> Passage:
________

# First Hublot purchase 42mm Classic Fusion Blue "Sunburst" dial



## Drksaint

I was close to purchasing an Audemars but I always liked the Classic Fusion. Once I tried on the blue Fusion, I couldn't justify spending the extra $10k for the Audemars. I absolutely love this watch. The look and feel is fantastic. Exactly what I was looking for. And yes my jeweler is an authorized Hublot dealer


----------



## lgh0525

Very nice watch, it looks great with that BMW sign in the background. I don't think I can pull a Hublot off and I've always been put off by them, but in seeing these pictures, I might need to reconsider


----------



## Drksaint

I felt the same way about the Hublot brand but the 42mm Classic Fusion wears so elegant.


----------



## aalaref

One of my favorite watches , congrats 


Sent from my iPhone using Tapatalk


----------



## UofRSpider

Yeah man - nice job. That line of Hublot is my favorite - not too keen on the others. Let's see the movement!


----------



## CTesta

Nice Looking watch! Enjoy it.


----------



## Drksaint

Love that blue dial.







Hard to get a good shot of the back of the watch.







At home on the winder.


----------



## Drksaint

Why are all of my pics sideways?


----------



## Bradjhomes

Absolutely loved this watch when I tried it on. 

Congrats.


----------



## ccm123

Gorgeous watch!!!


----------



## Stonechild

Beautiful - congrats


Sent from my iPhone using Tapatalk


----------



## Nasir Askar

I have never been a fan of Hublot. But this watch has really made me to change my mind. Its really beautiful. Further, you have just the right number of watches in your collection. I have to juggle with my 9 watches


----------



## Jimmy3993

yea add me to the list of new Hublot fans. I'd never seen this one before!


----------



## jayogolmic

Same here, Hublot is usually not my thing but this one looks nice. Congrats!


Sent from my iPhone using Tapatalk


----------



## Ty Ku

Never looked at Hublot before, but now i definitely am!


----------



## jpd114

congrats


----------



## Bradjhomes

jpd114 said:


> congrats


Speed posting much?


----------



## GodZji

Bradjhomes said:


> Speed posting much?


How to report this to mod?

Sent from my iPhone using Tapatalk


----------



## GodZji

I had a hublot Big Bang 
before but ended up selling it. It was too big for my 6.4" wrist. Classic fusion might answer my question. Wear it well. 


Sent from my iPhone using Tapatalk


----------



## Bradjhomes

GodZji said:


> How to report this to mod?
> 
> Sent from my iPhone using Tapatalk


I'm a mod, so it has been noted.

In general, click the triangle with a ! in it at the bottom of any post to report it from the website.

From taptalk, tap on the body of the post then go to More > Report


----------



## GodZji

Bradjhomes said:


> I'm a mod, so it has been noted.

________

Pose estimation data

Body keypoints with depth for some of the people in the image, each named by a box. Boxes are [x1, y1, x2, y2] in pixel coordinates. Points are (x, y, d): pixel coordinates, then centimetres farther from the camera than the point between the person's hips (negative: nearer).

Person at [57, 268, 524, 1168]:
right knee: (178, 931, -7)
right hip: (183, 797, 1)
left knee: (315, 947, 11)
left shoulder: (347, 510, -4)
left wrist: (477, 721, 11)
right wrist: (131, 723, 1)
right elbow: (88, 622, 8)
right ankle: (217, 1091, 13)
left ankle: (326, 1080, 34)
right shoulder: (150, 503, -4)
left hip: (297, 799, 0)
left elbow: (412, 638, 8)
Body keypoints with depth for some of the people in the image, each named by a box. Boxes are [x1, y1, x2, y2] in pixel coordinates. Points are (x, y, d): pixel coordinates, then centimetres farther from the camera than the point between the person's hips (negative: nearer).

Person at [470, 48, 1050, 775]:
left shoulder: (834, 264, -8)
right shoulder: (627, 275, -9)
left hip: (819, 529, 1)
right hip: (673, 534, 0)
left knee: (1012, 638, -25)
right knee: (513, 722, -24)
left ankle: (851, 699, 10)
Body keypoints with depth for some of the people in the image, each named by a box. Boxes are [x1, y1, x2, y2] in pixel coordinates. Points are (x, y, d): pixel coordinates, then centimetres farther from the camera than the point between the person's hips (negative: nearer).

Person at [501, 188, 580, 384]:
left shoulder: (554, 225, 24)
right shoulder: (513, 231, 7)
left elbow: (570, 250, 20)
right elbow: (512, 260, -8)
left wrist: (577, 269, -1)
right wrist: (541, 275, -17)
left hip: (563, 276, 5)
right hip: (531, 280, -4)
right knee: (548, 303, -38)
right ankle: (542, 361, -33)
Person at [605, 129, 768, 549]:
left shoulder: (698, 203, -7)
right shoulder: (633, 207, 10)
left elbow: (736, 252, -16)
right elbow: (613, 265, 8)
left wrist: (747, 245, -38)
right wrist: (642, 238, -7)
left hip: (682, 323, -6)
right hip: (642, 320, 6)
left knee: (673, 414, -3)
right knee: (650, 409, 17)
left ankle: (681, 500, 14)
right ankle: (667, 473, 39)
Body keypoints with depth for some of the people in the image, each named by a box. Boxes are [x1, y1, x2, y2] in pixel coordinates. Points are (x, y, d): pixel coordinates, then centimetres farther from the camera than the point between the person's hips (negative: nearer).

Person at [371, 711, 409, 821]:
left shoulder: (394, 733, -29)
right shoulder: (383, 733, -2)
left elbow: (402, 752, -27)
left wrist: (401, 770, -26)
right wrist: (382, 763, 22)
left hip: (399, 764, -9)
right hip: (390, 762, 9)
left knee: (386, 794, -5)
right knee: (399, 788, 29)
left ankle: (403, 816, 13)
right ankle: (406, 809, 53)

________

Please pick up the Hublot forum thread where it stops, after the quoted line "I'm a mod, so it has been noted."

> 
> In general, click the triangle with a ! in it at the bottom of any post to report it from the website.
> 
> From taptalk, tap on the body of the post then go to More > Report


Noted. I'll keep my eyes open.

Sent from my iPhone using Tapatalk


----------



## Ossamanity

Great looking watch, wear it in good health!
Im also a fan of Hublot 
But its a long shot for me , first I need to get a BMW cause my 2002 Honda's logo will not go with the watch in any way 


Sent from my iPhone using Tapatalk


----------



## philskywalker

Great watch!!


----------



## tar6

One watch i love...congrats.


----------



## Camdamonium

Looks sick buddy, I picked up a Classic Fusion Titanium 45mm with rubber strap. Absolutely the most comfortable watch I've ever worn and near the most I've ever tried on; I need to try it and a Bell & Ross on to properly compare. They are really nice watches, and I love the combination of polished and matte titanium.


----------



## Il_Valentino

Love the blue dial matched with that alligator strap. Perfect colors


----------



## lexrj

Looks great man! Congrats.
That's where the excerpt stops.